§ HOW TO COMPLETE THIS TASK
Look through the data and write out every line with the word "Nasional" in it.

■ ■ ■

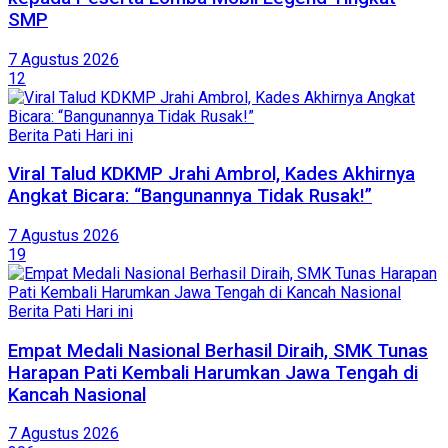
SMP
7 Agustus 2026
12
Berita Pati Hari ini
Viral Talud KDKMP Jrahi Ambrol, Kades Akhirnya
Angkat Bicara: “Bangunannya Tidak Rusak!”
7 Agustus 2026
19
Berita Pati Hari ini
Empat Medali Nasional Berhasil Diraih, SMK Tunas
Harapan Pati Kembali Harumkan Jawa Tengah di
Kancah Nasional
7 Agustus 2026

■ ■ ■

§ SOLUTION FOR THIS TASK
Empat Medali Nasional Berhasil Diraih, SMK Tunas
Kancah Nasional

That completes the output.